Healthy Movement: Core is about the same. In NSS warm-up, could feel some improvement over last week, but it's definitely still feeling tight, and sometimes painful, on most steps. James was talking about possibly running a bit this weekend, but when I told him I can't even walk pain-free yet, he was surprised. I have zero hope for the Train & Stay. If I can walk by then, I might still go, but I'm doubting it. Session was fine; best part was Dustin letting me do back squats.

Fun & Play: NSS day. Session. Happy pups, delighted with new toys. Warm sunshine in crisp fall temps.

Monday, September 28

Nutrition: Trying to dig up some willpower to work through a long phase of food testing. Like, really & truly figure out all of my sensitivities. Can I have oats? Can I have rice? Can I have all dairy without casein, or literally just whey? The problem is, anything I can't have means two weeks of hating my face, and waiting for it to clear up again, before testing the next thing.

So (a) depression central, but even if I keep my mind through it, then (b) it's a loooong timeframe to do this. Like in 6 months, if I reacted to each thing I tried, that would mean I managed to test all of 12 foods. (And hated my face for all of that time.)

And my biggest problem is that I still regularly react (to something; I usually attribute it to sugar), so I can and will have false positives (reactions) that aren't actually to the food I try but to scooting past my sugar limit. So that means being absolutely adamant about avoiding sugar beyond my two Larabars. That sounds doable in theory, but I know it will feel impossible. On the other hand, if I am getting to add new foods, that's new calorie sources, and I wouldn't have to rely as much on those Larabars.

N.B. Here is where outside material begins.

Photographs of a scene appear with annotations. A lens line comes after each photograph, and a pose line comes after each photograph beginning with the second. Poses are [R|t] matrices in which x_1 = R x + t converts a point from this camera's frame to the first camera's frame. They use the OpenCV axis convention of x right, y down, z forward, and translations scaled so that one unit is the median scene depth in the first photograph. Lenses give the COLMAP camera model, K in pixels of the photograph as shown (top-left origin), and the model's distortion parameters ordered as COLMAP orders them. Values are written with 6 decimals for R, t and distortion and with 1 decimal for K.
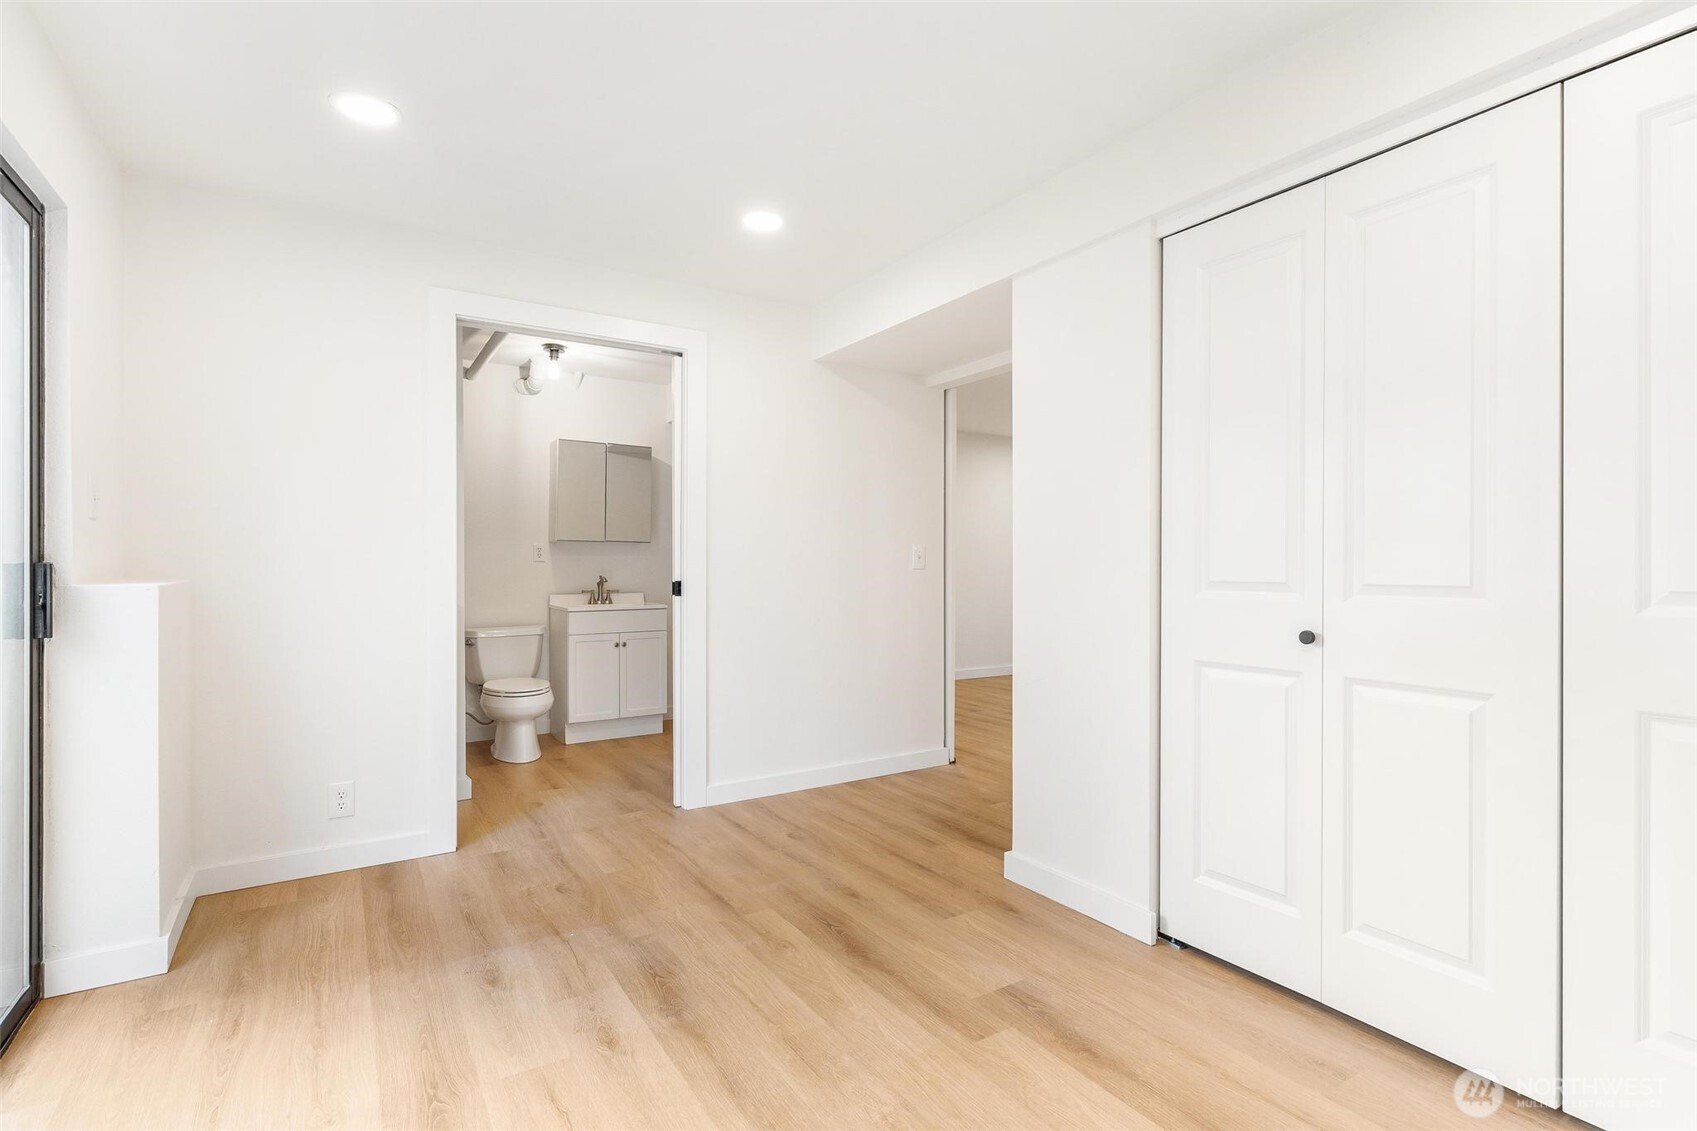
lens RADIAL K [[815.2, 0, 841.7], [0, 815.2, 567.1], [0, 0, 1]] dist [0.003390, -0.001115]
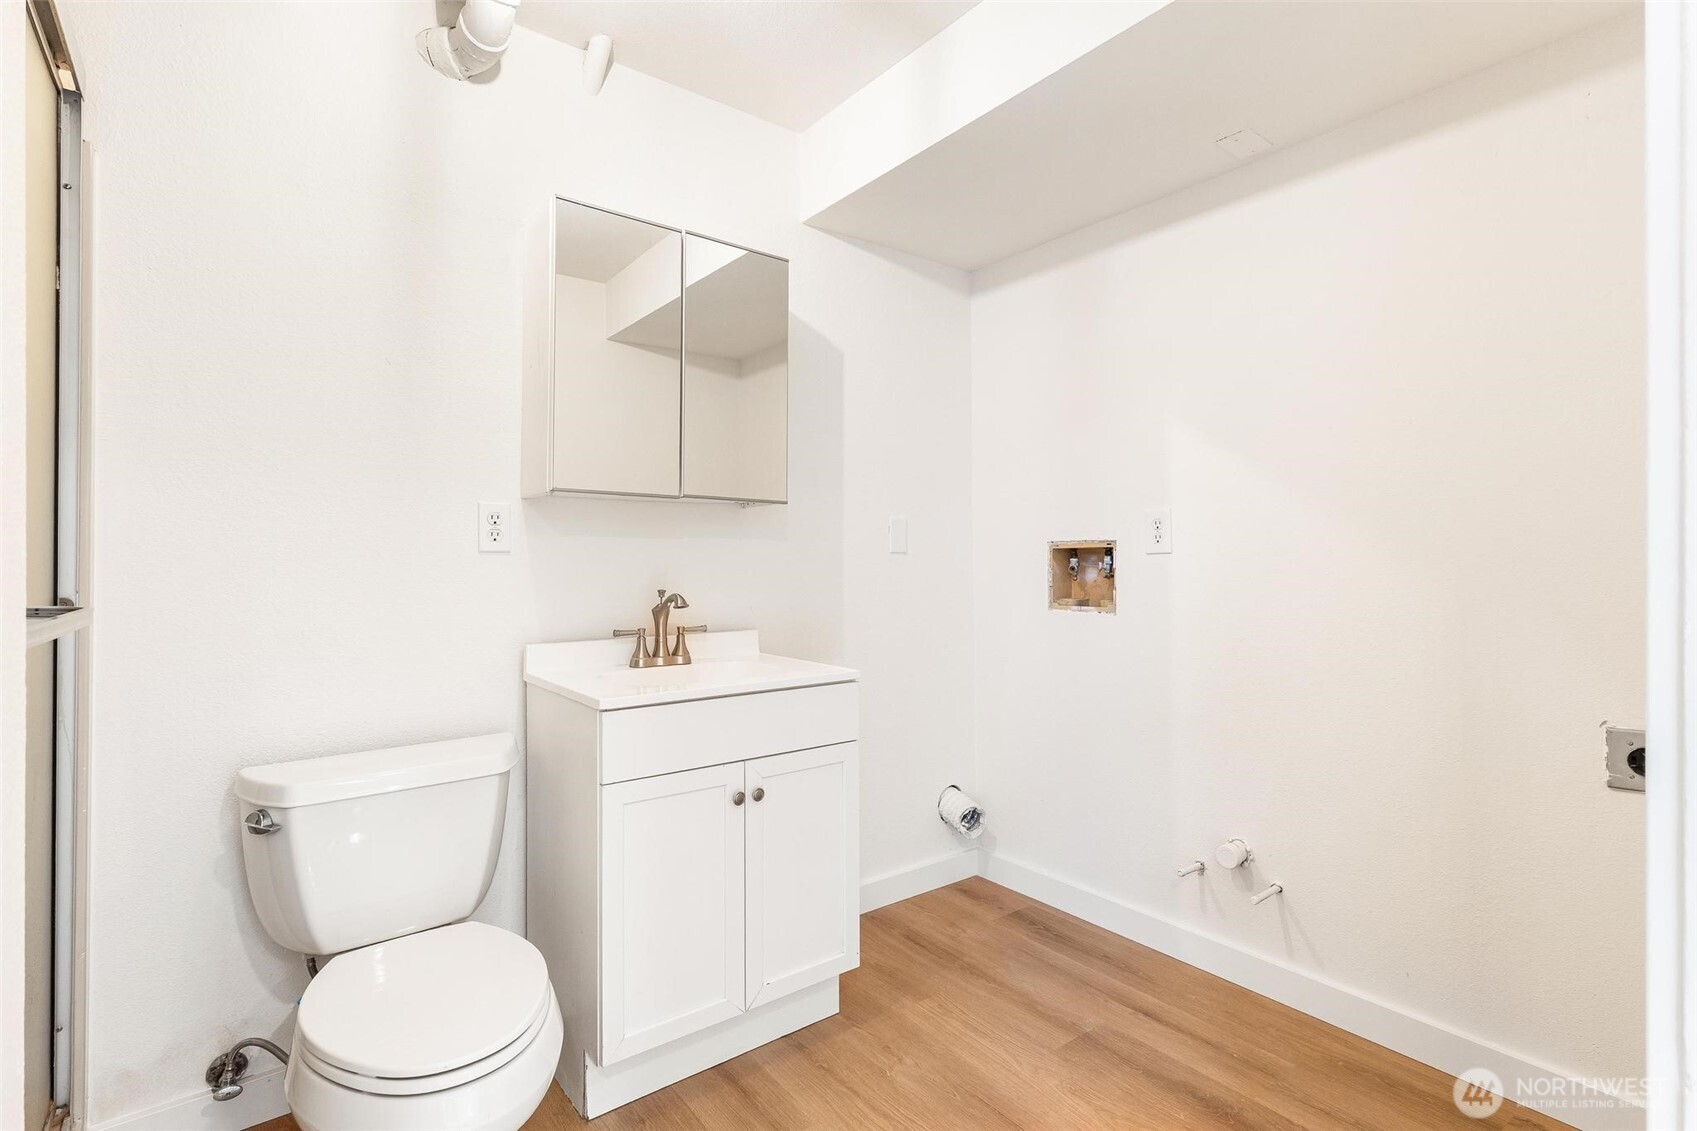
lens RADIAL K [[815.2, 0, 855.5], [0, 815.2, 559.9], [0, 0, 1]] dist [0.003390, -0.001115]
pose [[0.995013, -0.002410, 0.099711, -0.249110], [0.003181, 0.999966, -0.007571, -0.000248], [-0.099690, 0.007850, 0.994988, 0.629024]]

Setting aside the emotional rollercoaster of hating my face, unfairness of it all, etc, it means a lot of analyzing & detailed planning & decision-making, which is usually right up my alley, but which I've BEEN doing every motherfucking day for five years, and have become completely exhausted by, to the point that it's just easier to avoid everything, even though that's decidedly not easy.

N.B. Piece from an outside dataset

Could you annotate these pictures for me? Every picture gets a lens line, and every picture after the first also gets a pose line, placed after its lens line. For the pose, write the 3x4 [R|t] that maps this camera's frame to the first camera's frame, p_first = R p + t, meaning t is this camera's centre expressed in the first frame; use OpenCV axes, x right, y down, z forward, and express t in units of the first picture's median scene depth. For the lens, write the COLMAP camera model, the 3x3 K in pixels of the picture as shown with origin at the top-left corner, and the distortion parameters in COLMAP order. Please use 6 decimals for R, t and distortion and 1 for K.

I would need the right mindset to tackle this. I'm not there yet, but I want to be.

  • 2 Larabars
  • carrot cake muffin (high sugar)

Sleep: 7.75 hours in bed, 930p-515a, 83% quality. In late because I got some hubs time - rare!

Healthy Movement: Core feels the same. Hurts on some steps, hurts if I stretch it. Legs got pretty stiff again; now I'm wondering if the DBB-related stiffness is less about non-movement (since I felt it even before lunch, which is when NSS movement takes place) and more about being the day after squats (at home on Sunday to cause Monday/DBB soreness, and at NSS on Tuesday to cause Wednesday/DBB soreness). Correlation is not causation, as they say!

Fun & Play: Fun project at DBB. Fun chitchat with coworker. Using PT time to watch YouTube funnies. Reading with a snuggly Hank.